* [EXERCISE PASSAGE]:

------------------------------------------------

October 20 - December 8, Sundays 10 AM - 12 PM US Eastern Standard Time

Course description:

The UN recognition of Israel in 1948, resulting in the partition of Palestine along religio-national lines, represented an unprecedent historical victory for Zionism. The partition set off a new historical course for the Middle East that saw several regional political reconfigurations and wars, ending with the 2023-2024 genocide in Gaza. Focusing on the internal ideological trajectory of Zionism from its inception can, however, help answer important historical questions as to why and how this settler colonial ideology born out of 19th-century European nationalist thought was planted in Palestine. Some of these questions deal with the initial objectives of Zionist immigration to Palestine, the relationship between Judaism and Zionism, and the conception of Zionist thinkers of Arab Palestinians.

This course provides an introductory historical overview of Zionism as the founding ideology of Israel. It covers historical themes and subjects that help explain the ideological trajectory of Zionism; how it originated as an ideology of national liberation within a European-dominated thought system, then to a socialist settler colonial project, and finally to a full-fledged ethno-nationalist apartheid state. The focus of the course will less be on the history of Palestine, though its covered subjects will help put in context how Ottoman Palestine was disintegrated, partitioned, and finally colonized. Rather, its aim is to help students build a solid historical knowledge of entangled themes in imperial, Jewish, world, and Arab-Middle Eastern history that hopefully deepens and nuances their understanding of Zionism and Israel. At a closer look, the history of Zionism represents a significant historical phenomenon in world history as the crossroad between 19th-century European nationalist thought, the secularization of Judaic identity and Jewish civilization, and settler colonialism as a model of nation-building in the post-Ottoman Muslim-Arab world.

------------------------------------------------

* [DATASET]:
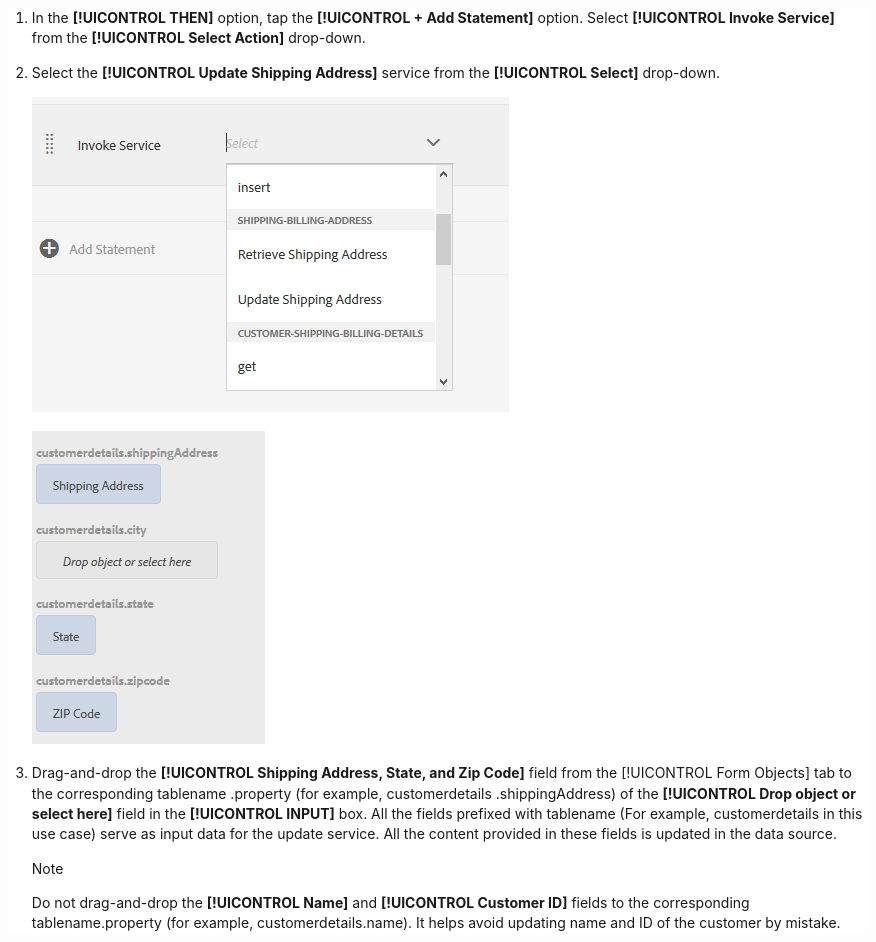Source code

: 1. In the **[!UICONTROL THEN]** option, tap the **[!UICONTROL + Add Statement]** option. Select **[!UICONTROL Invoke Service]** from the **[!UICONTROL Select Action]** drop-down.
1. Select the **[!UICONTROL Update Shipping Address]** service from the **[!UICONTROL Select]** drop-down.

   ![update-shipping-address](assets/update-shipping-address.png)

   ![dropobjectstoinputfield-updatedata](assets/dropobjectstoinputfield-updatedata.png)

1.   Drag-and-drop the **[!UICONTROL Shipping Address, State, and Zip Code]** field from the [!UICONTROL Form Objects] tab to the corresponding  tablename .property (for example,  customerdetails .shippingAddress) of the **[!UICONTROL Drop object or select here]** field in the **[!UICONTROL INPUT]** box. All the fields prefixed with  tablename  (For example,  customerdetails  in this use case) serve as input data for the update service. All the content provided in these fields is updated in the data source.

     >[!NOTE]
     >
     >Do not drag-and-drop the **[!UICONTROL Name]** and **[!UICONTROL Customer ID]** fields to the corresponding tablename.property (for example, customerdetails.name). It helps avoid updating name and ID of the customer by mistake.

------------------------------------------------

* [INSTRUCTIONS]:
a) Lay out the stretch of the entries from the line containing "Select Action]** drop-down." through the line containing "the data source." as a Markdown table with the columns Row and Line, leaving out blank lines.
b) Carry on the course description about the history of Zionism, picking up after its last sentence.

* [RESPONSES]:
a)
| Row | Line |
|---|---|
| 1 | : 1. In the **[!UICONTROL THEN]** option, tap the **[!UICONTROL + Add Statement]** option. Select **[!UICONTROL Invoke Service]** from the **[!UICONTROL Select Action]** drop-down. |
| 2 | 1. Select the **[!UICONTROL Update Shipping Address]** service from the **[!UICONTROL Select]** drop-down. |
| 3 |    ![update-shipping-address](assets/update-shipping-address.png) |
| 4 |    ![dropobjectstoinputfield-updatedata](assets/dropobjectstoinputfield-updatedata.png) |
| 5 | 1.   Drag-and-drop the **[!UICONTROL Shipping Address, State, and Zip Code]** field from the [!UICONTROL Form Objects] tab to the corresponding  tablename .property (for example,  customerdetails .shippingAddress) of the **[!UICONTROL Drop object or select here]** field in the **[!UICONTROL INPUT]** box. All the fields prefixed with  tablename  (For example,  customerdetails  in this use case) serve as input data for the update service. All the content provided in these fields is updated in the data source. |

b)
Course Requirements

Historiographical readings as well as translated primary sources will be assigned each week to prepare for the weekly lectures. By the end of the course, students will be asked to submit an essay (500-750 words long) in which they reflect on one aspect of Zionism (intellectual, cultural, ideological, political, etc) and compare it with either a contemporary or historical phenomenon that exists(ed) in the Muslim world.

 

Course schedule

Understanding Zionism: An Ideology in Historical Perspective

Sundays 10 AM - 12 PM EST (United States Eastern Standard Time) 

Week 1

October 20

European Nationalism and the Secularization of Religious Identity

  • Course Introduction
  • The Origin of Nationalist Thought in Europe.
  • Jews in Nineteenth-Century Europe
  • How concepts and definitions around the Jewish state, Jewish Law, and Jewish identity were debated?

Week 2

October 27

The Origin of Zionism (Theoder Hetzel) and Jewish Enlightenment Thinkers 

  • Jewish Enlightenment thinkers in Russia and Eastern Europe
  • The role of historians and history writing in reimagining National Jewish history in the Diaspora
  • Theoder Hetzel as the archetype of a Nation builder.

Week 3

November 3

Ottoman Palestine from a Zionist Perspective 

  • The status of Palestine in the late Ottoman empire. 
  • The historically settled Jewish communities in Palestine prior to Zionism
  • The British Mandate Period and the Belfour Declaration
  • Jewish Alyahs to Palestine

Week 4

November 10

The Yishuve Period (Pre-1948 Jewish-Zionist community in Palestine 

  • Zionist diplomacy and the role of Zionist institutions to create a Jewish National Home in Palestine
  • Labor Zionism and the influence of Socialist thought on Zionist colonies.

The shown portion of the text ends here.